Rafael Maravilla has what seems the ideal academic background for his job as ACEsConnection network manager and community facilitator for central California. Not only does he have a B.S. in neurobiology from University of California, Berkeley, but he also has a bachelor’s degree in sociology from UC Merced, thus combining an understanding of human biology with insights into human behavior.
He also has an ACE score of 9.
The eldest child of a Mexican farmworker who was an alcoholic and not able to work regularly, Maravilla was abused by his father starting when he was six years old. His first memory was his drunk father chasing him around a car outside their home. His father, who grew up in a small town in the Mexican state of Michoacan, “held everybody back,” says Maravilla. He picked on Maravilla more than he did his two younger siblings because Maravilla was smart, did well in school, was athletic and went to UC Berkeley — the first student in the 100-year history of his high school to attend that university.
Maravilla’s mother was a teacher’s assistant at the elementary school in Planada, 72 miles west of Yosemite in Merced County, where the family lived. The town, with a population of 2,400 when he was growing up, was an immigrant enclave of farm workers.
Spanish was the spoken language at home, but Maravilla, with the help of his mother who had come to the U.S. when she was 13, quickly learned English in kindergarten. Now that he has sole custody of his 14-year old son, Adam, they speak English at their home in San Francisco. Lately, however, his son is more interested in learning Spanish, so Rafael is back to speaking more Spanish at home.
After earning his neurobiology degree from UC Berkeley, where he also acquired an education in political struggles (he was arrested for participating in the occupation of the campus Campanile to protest Proposition 209, which repealed the use of affirmative action), the budding social activist decided he wanted to help people so they wouldn’t have to experience what he went through. That meant he had to focus on the humanities — history, sociology, psychology — all subjects his first degree hadn’t required him to study. Because his credits in math, biology, and physics from UC Berkeley weren’t transferrable, he went back to college for four years, this time closer to home at UC Merced, where he was able to integrate his science background with a degree in sociology to learn more about why some trauma survivors develop resilience and others do not.

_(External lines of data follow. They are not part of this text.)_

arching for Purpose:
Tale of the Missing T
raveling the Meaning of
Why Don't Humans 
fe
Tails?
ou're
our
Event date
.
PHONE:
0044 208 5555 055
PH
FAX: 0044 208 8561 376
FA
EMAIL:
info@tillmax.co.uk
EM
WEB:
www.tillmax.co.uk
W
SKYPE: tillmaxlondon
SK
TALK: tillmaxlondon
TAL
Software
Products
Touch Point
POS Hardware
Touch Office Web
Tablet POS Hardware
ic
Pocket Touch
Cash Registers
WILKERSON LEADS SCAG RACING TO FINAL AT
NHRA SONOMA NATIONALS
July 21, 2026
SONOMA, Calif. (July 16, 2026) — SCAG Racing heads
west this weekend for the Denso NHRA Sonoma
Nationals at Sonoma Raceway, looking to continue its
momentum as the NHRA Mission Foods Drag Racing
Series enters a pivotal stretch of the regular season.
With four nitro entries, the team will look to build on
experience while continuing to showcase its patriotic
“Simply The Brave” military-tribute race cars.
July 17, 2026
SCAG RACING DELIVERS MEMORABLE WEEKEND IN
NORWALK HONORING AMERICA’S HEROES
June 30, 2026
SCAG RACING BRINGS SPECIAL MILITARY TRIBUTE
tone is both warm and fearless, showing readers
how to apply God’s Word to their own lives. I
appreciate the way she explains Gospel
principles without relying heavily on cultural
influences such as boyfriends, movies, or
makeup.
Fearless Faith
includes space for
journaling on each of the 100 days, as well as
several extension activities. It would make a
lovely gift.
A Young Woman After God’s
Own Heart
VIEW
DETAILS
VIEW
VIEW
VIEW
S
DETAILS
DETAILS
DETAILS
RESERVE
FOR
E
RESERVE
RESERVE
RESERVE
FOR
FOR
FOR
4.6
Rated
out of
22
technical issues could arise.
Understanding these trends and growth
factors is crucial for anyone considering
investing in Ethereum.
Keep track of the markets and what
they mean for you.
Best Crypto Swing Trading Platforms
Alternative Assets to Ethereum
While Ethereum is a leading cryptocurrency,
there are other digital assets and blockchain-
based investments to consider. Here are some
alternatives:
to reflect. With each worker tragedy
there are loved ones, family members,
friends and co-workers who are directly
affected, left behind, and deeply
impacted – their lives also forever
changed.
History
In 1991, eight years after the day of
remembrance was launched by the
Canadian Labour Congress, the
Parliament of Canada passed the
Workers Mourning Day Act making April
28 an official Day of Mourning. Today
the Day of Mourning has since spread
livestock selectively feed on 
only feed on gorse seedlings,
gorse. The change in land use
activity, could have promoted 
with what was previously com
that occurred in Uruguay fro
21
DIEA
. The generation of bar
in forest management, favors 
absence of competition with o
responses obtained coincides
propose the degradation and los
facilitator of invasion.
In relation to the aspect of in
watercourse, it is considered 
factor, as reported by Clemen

Those years at UC Merced were personally chaotic. Maravilla lived at home after making his father leave. But when his father became ill, his mother let him move back in, so Maravilla moved out again. After he graduated from UC Merced, his mother had a hip replacement and moved in with Maravilla for two years while his siblings stayed with their father. Then he had a major confrontation with his father, who returned to Mexico.

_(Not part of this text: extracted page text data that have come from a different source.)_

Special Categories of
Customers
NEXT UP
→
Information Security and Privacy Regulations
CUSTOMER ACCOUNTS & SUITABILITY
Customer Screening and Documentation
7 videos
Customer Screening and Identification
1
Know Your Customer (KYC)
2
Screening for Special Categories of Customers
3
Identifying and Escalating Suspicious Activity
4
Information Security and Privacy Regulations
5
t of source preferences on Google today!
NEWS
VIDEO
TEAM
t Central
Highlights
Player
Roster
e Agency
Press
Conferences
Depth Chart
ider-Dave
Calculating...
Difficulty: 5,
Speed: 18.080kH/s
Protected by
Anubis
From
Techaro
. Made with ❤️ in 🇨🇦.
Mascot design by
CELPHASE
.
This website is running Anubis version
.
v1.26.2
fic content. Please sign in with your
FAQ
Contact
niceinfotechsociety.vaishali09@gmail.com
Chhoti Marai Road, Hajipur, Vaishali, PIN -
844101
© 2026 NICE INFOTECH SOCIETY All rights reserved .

Maravilla’s education didn’t stop with just two bachelor’s degrees. While working at UC Merced, in 2018 he participated in a summer program at the Harvard University Kennedy School under the Latino Leadership Initiative, where he was offered a fellowship, but decided to pursue a master’s in global health science at University of California, San Francisco, instead. He says the Harvard classes were influential in “helping me develop my writing style as well as understand how government and institutions work to keep people oppressed.”
It wasn’t until 2019 when his mentor, Mohsen Malekinejad, at UCSF introduced him to ACEsConnection’s COO Gail Kennedy and he learned about ACEs science.

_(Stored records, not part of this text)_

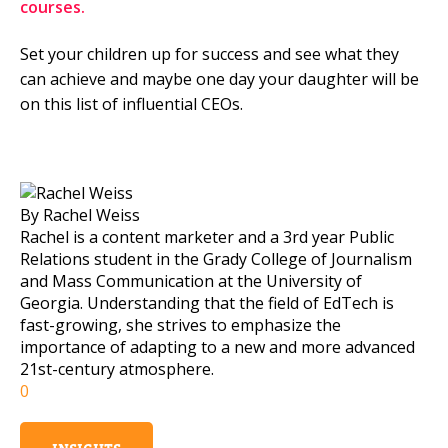
courses.
Set your children up for success and see what they
can achieve and maybe one day your daughter will be
on this list of influential CEOs.
By Rachel Weiss
Rachel is a content marketer and a 3rd year Public
Relations student in the Grady College of Journalism
and Mass Communication at the University of
Georgia. Understanding that the field of EdTech is
fast-growing, she strives to emphasize the
importance of adapting to a new and more advanced
21st-century atmosphere.
0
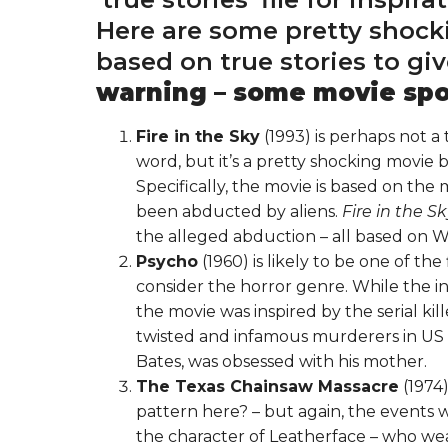
Here are some pretty shock
based on true stories to gi
warning – some movie spoi
Fire in the Sky
(1993) is perhaps not a 
word, but it’s a pretty shocking movie
Specifically, the movie is based on the
been abducted by aliens.
Fire in the S
the alleged abduction – all based on W
Psycho
(1960) is likely to be one of th
consider the horror genre. While the i
the movie was inspired by the serial ki
twisted and infamous murderers in US hi
Bates, was obsessed with his mother.
The Texas Chainsaw Massacre
(1974)
pattern here? – but again, the events we
the character of Leatherface – who wea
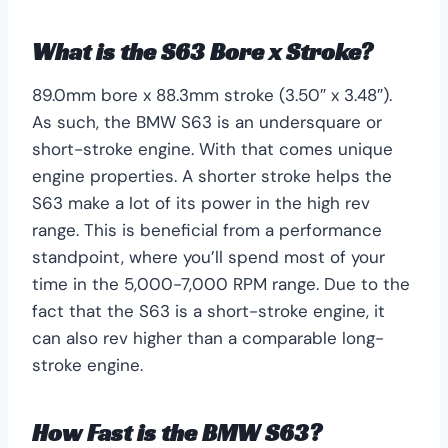
What is the S63 Bore x Stroke?
89.0mm bore x 88.3mm stroke (3.50″ x 3.48″).
As such, the BMW S63 is an undersquare or
short-stroke engine. With that comes unique
engine properties. A shorter stroke helps the
S63 make a lot of its power in the high rev
range. This is beneficial from a performance
standpoint, where you’ll spend most of your
time in the 5,000-7,000 RPM range. Due to the
fact that the S63 is a short-stroke engine, it
can also rev higher than a comparable long-
stroke engine.
How Fast is the BMW S63?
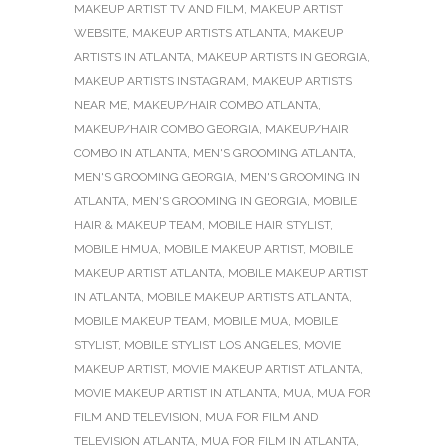
MAKEUP ARTIST TV AND FILM
,
MAKEUP ARTIST
WEBSITE
,
MAKEUP ARTISTS ATLANTA
,
MAKEUP
ARTISTS IN ATLANTA
,
MAKEUP ARTISTS IN GEORGIA
,
MAKEUP ARTISTS INSTAGRAM
,
MAKEUP ARTISTS
NEAR ME
,
MAKEUP/HAIR COMBO ATLANTA
,
MAKEUP/HAIR COMBO GEORGIA
,
MAKEUP/HAIR
COMBO IN ATLANTA
,
MEN'S GROOMING ATLANTA
,
MEN'S GROOMING GEORGIA
,
MEN'S GROOMING IN
ATLANTA
,
MEN'S GROOMING IN GEORGIA
,
MOBILE
HAIR & MAKEUP TEAM
,
MOBILE HAIR STYLIST
,
MOBILE HMUA
,
MOBILE MAKEUP ARTIST
,
MOBILE
MAKEUP ARTIST ATLANTA
,
MOBILE MAKEUP ARTIST
IN ATLANTA
,
MOBILE MAKEUP ARTISTS ATLANTA
,
MOBILE MAKEUP TEAM
,
MOBILE MUA
,
MOBILE
STYLIST
,
MOBILE STYLIST LOS ANGELES
,
MOVIE
MAKEUP ARTIST
,
MOVIE MAKEUP ARTIST ATLANTA
,
MOVIE MAKEUP ARTIST IN ATLANTA
,
MUA
,
MUA FOR
FILM AND TELEVISION
,
MUA FOR FILM AND
TELEVISION ATLANTA
,
MUA FOR FILM IN ATLANTA
,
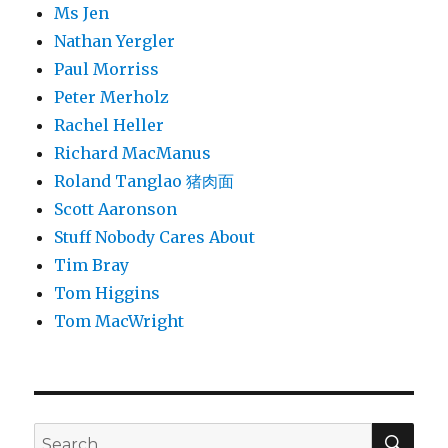
Ms Jen
Nathan Yergler
Paul Morriss
Peter Merholz
Rachel Heller
Richard MacManus
Roland Tanglao 猪肉面
Scott Aaronson
Stuff Nobody Cares About
Tim Bray
Tom Higgins
Tom MacWright
SEA
Search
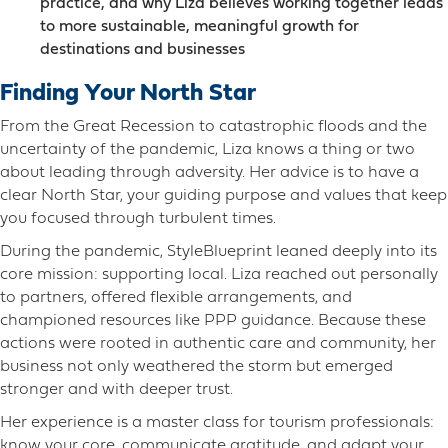
practice, and why Liza believes working together leads
to more sustainable, meaningful growth for
destinations and businesses
Finding Your North Star
From the Great Recession to catastrophic floods and the
uncertainty of the pandemic, Liza knows a thing or two
about leading through adversity. Her advice is to have a
clear North Star, your guiding purpose and values that keep
you focused through turbulent times.
During the pandemic, StyleBlueprint leaned deeply into its
core mission: supporting local. Liza reached out personally
to partners, offered flexible arrangements, and
championed resources like PPP guidance. Because these
actions were rooted in authentic care and community, her
business not only weathered the storm but emerged
stronger and with deeper trust.
Her experience is a master class for tourism professionals:
know your core, communicate gratitude, and adapt your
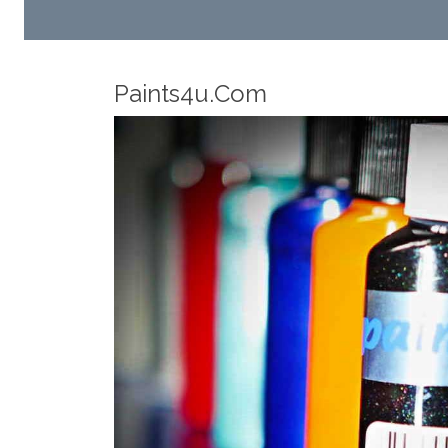
Robotic Dispensers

His first impression? “I didn’t know what to think because I had never heard of it,” he says. “I went home and started looking up information about ACEs and it opened up my eyes to how the abuse and the system of oppression make people ill or shorten their lives or have mental health issues.”
The new knowledge resonated personally as well. “I’ve been told my whole life that everything I do is worthless,” says Maravilla. “I wrote a post for ACEsConnection. That day I felt anxious. I didn’t think people would care enough to read it. But a lot of people loved it.”
As for the childhood trauma, “It’s something I had to overcome mentally,” he says, but his knowledge about neurobiology is helping. That’s why he’s constantly reading medical journals “because I understand and want to share the science. I want to read the science articles and rewrite them in a way that people can understand.”
We hope to see many more posts on the science of ACEs science by Maravilla, who integrates his knowledge of science and big data with a focus on ACEs science to help himself and others identify ways to develop resilience and lead a peaceful, restorative and productive life.